Очевидно, что содержание для разговоров с детьми должно браться из области предметов чувственных, наглядных; этого требует значение для детей наглядных знаний, зависимость их мышления от чувственных представлений и опытов: это же требуется и самими инстинктами детской натуры. Всякому, может быть, известно, как недоступны детям сложные отвлеченные понятия и представления, до которых они не сами дошли путем чувственных созерцаний и опытов. Поэтому, если хотите, чтобы в результате вашего говоренья с детьми, особенно в первый период их развития, оказалась действительная польза для них в умственном и словесном отношении, избегайте разговоров с ними о предметах отвлеченных, или невидимых и неслышанных ими, а лучше развивайте их любознательность и наблюдательность указаниями на предметы конкретные, или беседуйте с ними о том, что к ним близко и производит на них те или другие впечатления. Все то, чего мальчик не видел своими глазами, или что не успело еще произвести на него никакого действия, не возбудило никакого ощущения, – все это будет, до пробуждения в нем мыслительности и высших душевных расположений, пониматься у него одним воображением, а воображение ненадежное средство к приобретению познаний, как относительно языка, так и вообще.

++++++++

• [ЗАДАНИЯ]
(1) Ответьте коротко на вопросы по отрывку о беседах с детьми.
(a) Из какой области должно браться содержание для разговоров с детьми?
(b) Что советуется развивать в детях указаниями на предметы конкретные?
(c) Каким средством к приобретению познаний названо воображение?
(2) Продолжите отрывок о беседах с детьми, начав сразу после его последнего предложения.
Эти данные взяты из другого источника.

• [ИЗВЛЕЧЁННЫЕ ДАННЫЕ]
++++++++

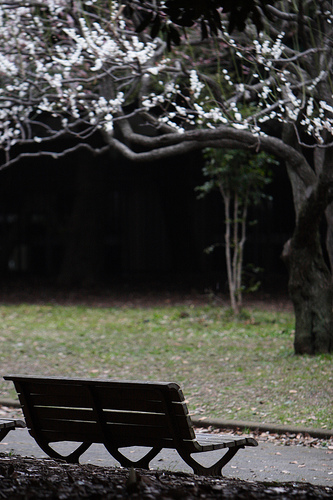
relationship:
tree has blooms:
[0, 3, 332, 354] [0, 0, 332, 150]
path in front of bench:
[1, 402, 328, 484] [2, 371, 276, 480]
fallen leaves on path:
[0, 453, 331, 497] [1, 402, 328, 484]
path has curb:
[1, 402, 328, 484] [1, 395, 331, 437]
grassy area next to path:
[0, 305, 333, 429] [1, 402, 328, 484]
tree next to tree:
[191, 138, 293, 314] [0, 3, 332, 354]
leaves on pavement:
[262, 431, 319, 444] [2, 401, 333, 484]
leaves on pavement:
[2, 300, 331, 430] [3, 402, 332, 497]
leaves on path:
[233, 423, 330, 460] [1, 402, 328, 484]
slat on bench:
[14, 406, 192, 426] [2, 371, 276, 480]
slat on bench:
[0, 371, 182, 398] [2, 371, 276, 480]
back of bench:
[0, 375, 193, 447] [2, 371, 276, 480]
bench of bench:
[1, 371, 258, 486] [7, 346, 264, 498]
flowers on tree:
[55, 20, 160, 70] [0, 3, 332, 354]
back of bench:
[59, 384, 142, 431] [118, 422, 226, 459]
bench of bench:
[1, 371, 258, 486] [5, 369, 265, 469]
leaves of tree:
[195, 149, 278, 205] [195, 38, 279, 312]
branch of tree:
[3, 139, 105, 168] [0, 3, 332, 354]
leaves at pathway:
[188, 333, 274, 352] [126, 420, 324, 481]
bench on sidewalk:
[1, 371, 260, 486] [28, 353, 332, 498]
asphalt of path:
[244, 446, 308, 480] [1, 402, 328, 484]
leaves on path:
[198, 421, 332, 450] [1, 402, 328, 484]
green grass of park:
[2, 302, 293, 381] [0, 80, 332, 424]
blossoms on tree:
[183, 68, 208, 108] [273, 85, 318, 329]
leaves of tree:
[192, 147, 278, 209] [0, 3, 332, 354]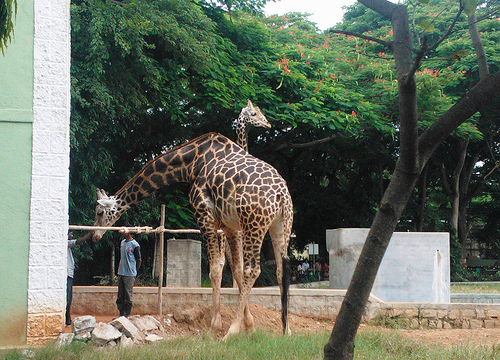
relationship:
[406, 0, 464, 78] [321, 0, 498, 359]
branches on tree trees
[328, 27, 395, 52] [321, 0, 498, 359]
branches on tree trees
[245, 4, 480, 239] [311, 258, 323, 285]
people under tree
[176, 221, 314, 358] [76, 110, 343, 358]
legs of giraffe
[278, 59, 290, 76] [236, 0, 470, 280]
flower in tree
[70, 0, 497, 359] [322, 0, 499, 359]
trees with branches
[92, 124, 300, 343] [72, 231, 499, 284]
giraffe in fence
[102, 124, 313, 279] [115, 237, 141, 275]
giraffe wears blue shirt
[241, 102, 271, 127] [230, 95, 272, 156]
head of giraffe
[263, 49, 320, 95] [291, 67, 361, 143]
flowers on tree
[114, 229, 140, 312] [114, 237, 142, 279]
boy wears blue shirt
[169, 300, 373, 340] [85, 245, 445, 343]
dirt against fence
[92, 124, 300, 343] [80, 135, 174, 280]
giraffe with neck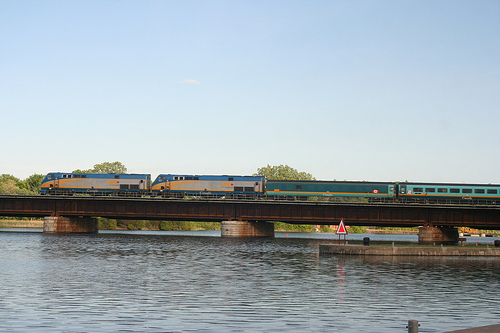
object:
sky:
[0, 0, 500, 181]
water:
[0, 227, 500, 333]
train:
[37, 170, 500, 205]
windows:
[486, 188, 498, 195]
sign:
[334, 218, 349, 236]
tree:
[12, 172, 47, 195]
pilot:
[47, 175, 51, 179]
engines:
[205, 186, 214, 191]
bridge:
[0, 193, 499, 245]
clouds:
[90, 68, 98, 73]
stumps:
[219, 219, 275, 239]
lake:
[0, 228, 500, 333]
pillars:
[42, 215, 99, 233]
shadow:
[274, 237, 349, 276]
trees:
[105, 167, 114, 171]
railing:
[0, 190, 500, 205]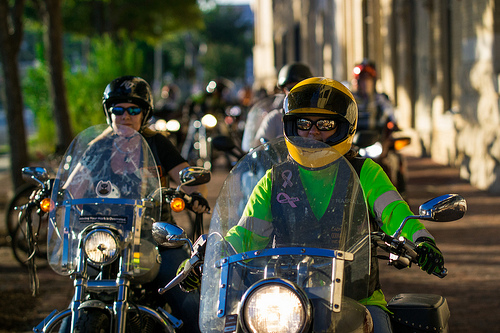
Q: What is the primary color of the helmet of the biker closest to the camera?
A: Yellow.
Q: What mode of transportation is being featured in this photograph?
A: Motorcycles.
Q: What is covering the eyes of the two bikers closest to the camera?
A: Sunglasses.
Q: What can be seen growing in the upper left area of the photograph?
A: Trees.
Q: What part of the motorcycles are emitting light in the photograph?
A: The headlights.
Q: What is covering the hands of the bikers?
A: Gloves.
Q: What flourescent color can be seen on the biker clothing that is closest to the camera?
A: Green.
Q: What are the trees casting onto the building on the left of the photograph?
A: Shadows.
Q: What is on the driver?
A: A green shirt.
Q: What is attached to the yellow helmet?
A: A clear visor.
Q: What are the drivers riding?
A: Bikes.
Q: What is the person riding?
A: A motorcycle.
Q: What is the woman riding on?
A: A motorcycle.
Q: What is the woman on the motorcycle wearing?
A: A helmet.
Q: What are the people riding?
A: Motorcycles.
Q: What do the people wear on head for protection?
A: Helmets.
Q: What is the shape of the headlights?
A: Circle.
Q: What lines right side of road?
A: Buildings.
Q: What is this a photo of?
A: Motorcycle rally.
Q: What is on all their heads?
A: Helmets.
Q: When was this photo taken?
A: Daytime.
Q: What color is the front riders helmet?
A: Yellow.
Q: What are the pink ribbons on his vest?
A: Breast cancer awareness.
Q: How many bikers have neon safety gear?
A: 1.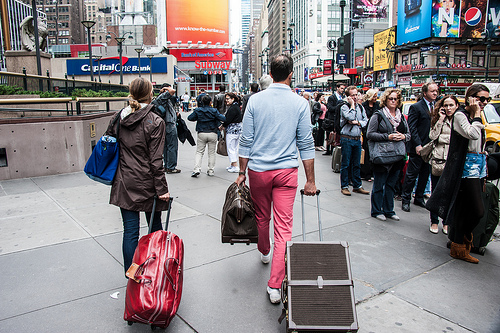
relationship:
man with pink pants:
[228, 44, 333, 313] [243, 160, 293, 301]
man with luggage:
[235, 54, 317, 304] [220, 182, 259, 246]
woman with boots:
[427, 82, 492, 263] [447, 232, 479, 264]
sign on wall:
[66, 55, 168, 75] [51, 52, 176, 84]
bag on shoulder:
[84, 108, 125, 186] [113, 102, 126, 127]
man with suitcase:
[235, 54, 317, 304] [218, 180, 262, 248]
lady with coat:
[108, 74, 198, 259] [99, 91, 191, 198]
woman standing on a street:
[424, 84, 488, 264] [0, 112, 497, 332]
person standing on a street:
[366, 87, 410, 221] [0, 112, 497, 332]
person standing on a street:
[400, 80, 437, 212] [0, 112, 497, 332]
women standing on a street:
[418, 95, 460, 235] [0, 112, 497, 332]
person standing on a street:
[338, 82, 369, 194] [0, 112, 497, 332]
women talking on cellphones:
[426, 85, 498, 262] [468, 92, 481, 104]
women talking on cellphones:
[418, 95, 460, 235] [438, 105, 446, 115]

++++++++

• [ПИСЬМЕННЫЕ ОТВЕТЫ]
(1)
(a) Из области предметов чувственных, наглядных.
(b) Любознательность и наблюдательность.
(c) Ненадежным.

(2)
Полезно брать содержание для бесед с детьми из круга предметов наглядных и знакомых детям. Предметы, относящиеся к естествоведению, впрочем, мало интересует детей, – ими занимаются дети слишком маленькие, почти еще не сознающие самих себя; поэтому гораздо лучше разговаривать с ними о предметах и явлениях жизни человеческой. Ниже, когда мы будем говорить о детских книгах, мы намерены подробно раскрыть все эти мысли, а теперь заметим только, что говорить с детьми о явлениях и обстоятельствах человеческой жизни часто бывает необходимо по соображениям, просто, житейским, помимо педагогических целей, – особенно когда дети случайно, или по недосмотру старших, сделались свидетелями означенных явлений.
Представляем несколько образчиков для ведения разговоров с детьми. Положим, дети сидят с матерью или отцом у себя под окошком. Мать или отец спрашивает:
– Как называется место в комнате, где мы сидим?
Дети отвечают: «окно».
– Зачем сделали здесь окно?
«Чтобы было видно глядеть».
– Зачем же стекла вставлены? Они мешают глядеть?
«Сквозь стекла видно и солнышко светит: они не мешают».
– Зачем же все-таки их вставляют?
«Чтобы ветер не дул и не было бы холодно».
– Так. Но когда сквозь стекла видно, то как они называются?
«Прозрачными».
– А когда и от чего бывает холодно на дворе?
«Осенью и зимой: тогда дождь и снег идет и солнышка не бывает».
– Все это так, только знайте, что солнышко всегда есть, но зимой и осенью его закрывают от нас густые облака и тучи. Повторите, что я сказал! Все повторите! Не видите ли в комнате еще каких стеклянных вещей?
«Чернилицу».
– Не чернилицу, а чернильницу. А если вечером нужно идти в темное место, во что вставляют свечу, чтобы ветер не задувал?
«В фонарь».
– Из чего сделан фонарь? Видели ли вы когда двери, у которых одна часть прозрачная? Как их называют?
«Стеклянными дверями».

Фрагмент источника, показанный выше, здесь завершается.